Private Miles is about to visit Washn. And be introduced to the Prest., of whom for reelection (vide Herald passim) he is a warm and devoted supporter. Have you any annecdote [sic] you could give me of what anybody said about Miles? . . . Any annecdote [sic] from the Presdt. if new would be worth its weight in gold. . . . I promise if you help me in this my hour of need that OReilly will be discreet and give you no cause to blush for him. . . . Can you give me any fresh saying or annecdote [sic] of the Prest. No matter what it may be, it can be worked in. Anything like his “plowing round the stumps that couldn’t be either grubbed or burnt out,” with which I commenced my article on Jim Lane and the Kansas Missouri troubles some five or six weeks ago. Mr [James Gordon] Bennet wishes the next OReilly paper on the Presidency and to be a strong political & Irish document for Mr. Lincoln.
In this letter Halpine sought new material—specifically, Lincoln anecdotes and his administration’s reaction to previous satires—for his O’Reilly series, which he promised Hay he would use to promote instead of denigrate the president during the upcoming campaign. In his response, Hay reported his attempts to secure new material for Halpine by “skulking in the shadow of the Tycoon, setting all sorts of dextrous [sic] traps for a joke, telling good stories myself to draw him out and suborning [secretary John] Nicolay to aid in the foul conspiracy.” He then offered one Lincoln bon mot but encouraged Halpine “not to use it” because the anecdote was “blasphemous” and might “hurt the ‘Quaker vote.’” Halpine used it anyway.53 Whether Hay was serious in his caution to Halpine, their friendship seems to have facilitated a pipeline of humorous anecdotes from Lincoln to the press. Hay’s and Halpine’s letters reveal a symbiotic political relationship: each seeking insider information from the other, Halpine requesting “authentic” Lincoln material to enliven his satires and Hay working to preserve his boss’s dignity in the press and simultaneously circulating his humor, thus augmenting Lincoln’s reputation as a joker while leveraging it for voter appeal and to broadcast political points.

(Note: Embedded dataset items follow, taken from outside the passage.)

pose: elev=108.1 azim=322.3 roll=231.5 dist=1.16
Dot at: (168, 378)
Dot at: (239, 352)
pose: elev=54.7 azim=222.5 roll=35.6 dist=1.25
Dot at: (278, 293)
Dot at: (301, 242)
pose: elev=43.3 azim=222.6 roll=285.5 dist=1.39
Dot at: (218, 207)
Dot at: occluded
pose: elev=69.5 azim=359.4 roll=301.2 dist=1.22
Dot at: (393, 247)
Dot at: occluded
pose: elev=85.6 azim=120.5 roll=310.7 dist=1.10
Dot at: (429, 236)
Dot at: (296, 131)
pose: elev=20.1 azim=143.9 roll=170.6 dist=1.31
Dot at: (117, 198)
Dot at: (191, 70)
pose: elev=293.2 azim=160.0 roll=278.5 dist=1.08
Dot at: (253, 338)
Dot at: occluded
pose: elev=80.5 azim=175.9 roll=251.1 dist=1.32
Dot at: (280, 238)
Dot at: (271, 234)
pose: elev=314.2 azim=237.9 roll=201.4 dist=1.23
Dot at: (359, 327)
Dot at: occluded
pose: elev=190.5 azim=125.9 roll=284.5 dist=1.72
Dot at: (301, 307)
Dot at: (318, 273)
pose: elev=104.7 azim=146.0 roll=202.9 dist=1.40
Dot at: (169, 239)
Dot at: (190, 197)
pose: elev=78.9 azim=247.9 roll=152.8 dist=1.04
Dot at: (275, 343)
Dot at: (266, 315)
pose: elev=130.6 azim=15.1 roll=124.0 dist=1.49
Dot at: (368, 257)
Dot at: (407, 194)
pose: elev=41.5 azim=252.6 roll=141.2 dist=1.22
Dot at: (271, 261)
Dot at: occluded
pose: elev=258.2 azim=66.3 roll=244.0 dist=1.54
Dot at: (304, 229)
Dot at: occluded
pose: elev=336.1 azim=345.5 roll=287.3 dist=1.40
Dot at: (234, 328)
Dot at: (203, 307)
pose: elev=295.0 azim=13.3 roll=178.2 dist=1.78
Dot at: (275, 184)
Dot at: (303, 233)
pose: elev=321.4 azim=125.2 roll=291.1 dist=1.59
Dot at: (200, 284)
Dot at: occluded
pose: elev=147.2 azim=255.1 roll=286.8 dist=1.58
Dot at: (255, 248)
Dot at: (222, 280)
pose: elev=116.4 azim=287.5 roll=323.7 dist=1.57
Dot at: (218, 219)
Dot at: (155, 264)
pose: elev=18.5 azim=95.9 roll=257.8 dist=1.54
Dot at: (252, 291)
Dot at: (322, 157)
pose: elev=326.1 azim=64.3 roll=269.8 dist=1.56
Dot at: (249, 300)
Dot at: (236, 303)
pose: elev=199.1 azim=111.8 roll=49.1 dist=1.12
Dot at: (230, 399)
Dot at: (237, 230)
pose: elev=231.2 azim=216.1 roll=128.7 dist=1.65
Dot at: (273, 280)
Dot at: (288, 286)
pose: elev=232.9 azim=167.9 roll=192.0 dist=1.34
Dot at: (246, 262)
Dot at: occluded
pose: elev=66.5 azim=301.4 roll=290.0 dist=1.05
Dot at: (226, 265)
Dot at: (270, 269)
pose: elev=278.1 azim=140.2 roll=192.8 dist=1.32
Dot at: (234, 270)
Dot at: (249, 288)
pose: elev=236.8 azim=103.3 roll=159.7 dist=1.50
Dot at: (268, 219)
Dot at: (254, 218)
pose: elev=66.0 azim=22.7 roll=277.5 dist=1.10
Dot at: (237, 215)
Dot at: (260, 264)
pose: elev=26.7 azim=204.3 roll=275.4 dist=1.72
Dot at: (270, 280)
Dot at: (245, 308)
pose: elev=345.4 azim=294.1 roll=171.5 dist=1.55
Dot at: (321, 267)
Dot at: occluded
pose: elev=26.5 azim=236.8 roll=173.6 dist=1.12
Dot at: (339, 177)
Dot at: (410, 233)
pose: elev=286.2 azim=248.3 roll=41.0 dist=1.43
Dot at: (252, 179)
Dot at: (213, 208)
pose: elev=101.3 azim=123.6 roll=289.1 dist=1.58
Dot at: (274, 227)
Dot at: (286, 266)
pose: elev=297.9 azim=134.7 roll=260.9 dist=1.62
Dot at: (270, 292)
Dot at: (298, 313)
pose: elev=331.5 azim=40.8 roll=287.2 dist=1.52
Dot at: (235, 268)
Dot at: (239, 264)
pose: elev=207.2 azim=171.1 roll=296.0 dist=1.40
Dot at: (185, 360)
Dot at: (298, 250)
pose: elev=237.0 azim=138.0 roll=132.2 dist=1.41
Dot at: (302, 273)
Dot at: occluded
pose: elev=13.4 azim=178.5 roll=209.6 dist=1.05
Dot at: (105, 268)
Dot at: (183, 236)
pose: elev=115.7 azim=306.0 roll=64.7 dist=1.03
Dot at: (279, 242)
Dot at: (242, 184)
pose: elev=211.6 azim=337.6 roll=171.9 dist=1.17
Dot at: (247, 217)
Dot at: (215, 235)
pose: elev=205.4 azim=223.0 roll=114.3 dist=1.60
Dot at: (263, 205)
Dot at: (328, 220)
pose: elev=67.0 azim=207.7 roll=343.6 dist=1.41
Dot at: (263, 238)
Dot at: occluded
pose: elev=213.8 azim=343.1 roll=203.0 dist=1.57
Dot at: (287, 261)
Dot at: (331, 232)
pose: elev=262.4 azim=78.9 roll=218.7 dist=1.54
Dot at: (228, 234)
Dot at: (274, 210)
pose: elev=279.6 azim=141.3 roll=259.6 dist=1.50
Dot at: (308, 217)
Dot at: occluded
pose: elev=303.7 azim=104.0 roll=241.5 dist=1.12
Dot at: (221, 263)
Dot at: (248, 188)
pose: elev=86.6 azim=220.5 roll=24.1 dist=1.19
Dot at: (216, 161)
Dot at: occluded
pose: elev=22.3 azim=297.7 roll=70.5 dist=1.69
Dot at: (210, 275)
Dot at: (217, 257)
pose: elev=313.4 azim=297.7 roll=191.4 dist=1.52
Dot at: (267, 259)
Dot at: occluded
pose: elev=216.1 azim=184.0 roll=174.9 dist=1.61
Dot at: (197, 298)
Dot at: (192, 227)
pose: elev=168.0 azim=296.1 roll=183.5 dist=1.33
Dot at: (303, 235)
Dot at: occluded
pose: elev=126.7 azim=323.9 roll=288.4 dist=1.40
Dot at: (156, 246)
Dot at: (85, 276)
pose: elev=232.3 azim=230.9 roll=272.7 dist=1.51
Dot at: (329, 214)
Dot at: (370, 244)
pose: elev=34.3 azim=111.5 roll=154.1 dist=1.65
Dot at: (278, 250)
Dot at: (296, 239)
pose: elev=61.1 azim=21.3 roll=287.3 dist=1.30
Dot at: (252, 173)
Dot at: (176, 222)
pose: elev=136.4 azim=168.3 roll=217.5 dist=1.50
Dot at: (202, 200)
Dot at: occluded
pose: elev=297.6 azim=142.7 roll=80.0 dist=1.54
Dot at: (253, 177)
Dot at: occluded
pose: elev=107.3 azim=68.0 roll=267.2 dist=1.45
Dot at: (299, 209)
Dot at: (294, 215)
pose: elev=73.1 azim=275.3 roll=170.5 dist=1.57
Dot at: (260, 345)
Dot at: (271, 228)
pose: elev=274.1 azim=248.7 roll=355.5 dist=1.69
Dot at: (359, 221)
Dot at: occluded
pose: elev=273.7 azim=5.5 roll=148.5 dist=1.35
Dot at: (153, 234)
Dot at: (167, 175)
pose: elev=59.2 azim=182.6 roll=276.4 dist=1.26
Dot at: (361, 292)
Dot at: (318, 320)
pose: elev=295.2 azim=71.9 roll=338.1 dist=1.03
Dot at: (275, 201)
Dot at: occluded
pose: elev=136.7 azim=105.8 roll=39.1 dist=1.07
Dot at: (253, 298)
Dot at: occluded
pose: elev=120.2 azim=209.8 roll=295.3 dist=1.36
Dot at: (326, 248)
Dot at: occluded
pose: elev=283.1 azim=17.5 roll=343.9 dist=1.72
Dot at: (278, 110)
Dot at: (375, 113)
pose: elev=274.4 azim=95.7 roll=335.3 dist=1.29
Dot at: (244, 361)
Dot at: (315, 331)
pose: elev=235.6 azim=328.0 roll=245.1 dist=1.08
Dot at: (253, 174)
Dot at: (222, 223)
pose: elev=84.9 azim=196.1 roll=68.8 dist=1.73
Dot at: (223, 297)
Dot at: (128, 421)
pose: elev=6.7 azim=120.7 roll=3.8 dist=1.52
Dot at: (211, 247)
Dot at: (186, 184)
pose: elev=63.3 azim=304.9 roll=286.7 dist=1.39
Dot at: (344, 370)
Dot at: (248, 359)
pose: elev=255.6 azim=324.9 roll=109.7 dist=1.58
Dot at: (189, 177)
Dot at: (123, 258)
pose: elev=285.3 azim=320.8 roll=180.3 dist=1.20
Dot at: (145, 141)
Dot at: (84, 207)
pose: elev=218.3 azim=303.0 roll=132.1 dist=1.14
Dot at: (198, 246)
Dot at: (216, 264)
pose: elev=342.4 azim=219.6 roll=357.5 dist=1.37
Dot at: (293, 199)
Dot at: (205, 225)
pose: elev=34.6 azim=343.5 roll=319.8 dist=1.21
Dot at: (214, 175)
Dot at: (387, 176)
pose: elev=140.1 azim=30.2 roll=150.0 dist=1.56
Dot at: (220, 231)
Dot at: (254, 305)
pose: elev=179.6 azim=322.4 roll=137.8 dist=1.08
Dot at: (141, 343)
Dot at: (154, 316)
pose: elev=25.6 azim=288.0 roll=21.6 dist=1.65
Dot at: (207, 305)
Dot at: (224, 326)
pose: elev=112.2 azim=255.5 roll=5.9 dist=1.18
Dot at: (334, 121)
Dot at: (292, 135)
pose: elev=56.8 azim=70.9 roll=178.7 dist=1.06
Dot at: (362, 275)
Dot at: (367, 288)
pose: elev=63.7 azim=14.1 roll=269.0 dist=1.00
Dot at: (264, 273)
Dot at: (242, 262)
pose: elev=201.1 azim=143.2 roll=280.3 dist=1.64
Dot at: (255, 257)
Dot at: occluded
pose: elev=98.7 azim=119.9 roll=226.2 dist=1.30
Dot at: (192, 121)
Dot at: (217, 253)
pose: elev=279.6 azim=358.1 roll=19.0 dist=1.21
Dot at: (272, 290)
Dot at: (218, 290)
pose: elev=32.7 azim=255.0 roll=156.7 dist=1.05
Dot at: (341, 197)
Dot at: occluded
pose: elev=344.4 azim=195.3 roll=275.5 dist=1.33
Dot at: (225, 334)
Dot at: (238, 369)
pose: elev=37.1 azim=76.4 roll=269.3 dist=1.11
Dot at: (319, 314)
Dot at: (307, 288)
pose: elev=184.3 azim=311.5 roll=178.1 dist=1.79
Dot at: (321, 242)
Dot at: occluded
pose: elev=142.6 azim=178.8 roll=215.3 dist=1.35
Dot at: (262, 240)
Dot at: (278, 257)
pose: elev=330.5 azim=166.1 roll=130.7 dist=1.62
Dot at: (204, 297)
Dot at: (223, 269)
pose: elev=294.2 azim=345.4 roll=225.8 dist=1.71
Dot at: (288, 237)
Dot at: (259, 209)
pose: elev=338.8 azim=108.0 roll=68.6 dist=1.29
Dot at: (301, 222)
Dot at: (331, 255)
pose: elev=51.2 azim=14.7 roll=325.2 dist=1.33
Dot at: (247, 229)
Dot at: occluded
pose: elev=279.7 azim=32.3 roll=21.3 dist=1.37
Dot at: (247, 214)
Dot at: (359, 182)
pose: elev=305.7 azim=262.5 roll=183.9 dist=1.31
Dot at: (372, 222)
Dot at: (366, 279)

Possibly, the most trenchant example of Lincoln’s circulation of himself as comic currency is on display in “The President’s Last, Shortest, and Best Speech” (Lincoln’s title), in which he leveraged his reputation as a humorist in order to illustrate to a national audience why the war was being fought. Noah Brooks recalled that Lincoln sent for him, handed him a short speech, and said, “Here is one speech of mine which has never been printed, and I think it worth printing. Just see what you think.” Brooks duly had the anecdote printed in the Washington, D.C., Daily Chronicle on December 7, 1864. The story, in its entirety, appears as follows:
On thursday of last week two ladies from Tennessee came before the President asking the release of their husbands held as prisoners of war at Johnson’s Island. They were put off till friday, when they came again; and were again put off to saturday. At each of the interviews one of the ladies urged that her husband was
a religious man. On saturday the President ordered the release of the prisoners, and then said to this lady “You say your husband is a religious man; tell him when you meet him, that I say I am not much of a judge of religion, but that, in my opinion, the religion that sets men to rebel and fight against their government, because, as they think, that government does not sufficiently help some men to eat their bread on the sweat of other men’s faces, is not the sort of religion upon which people can get to heaven!”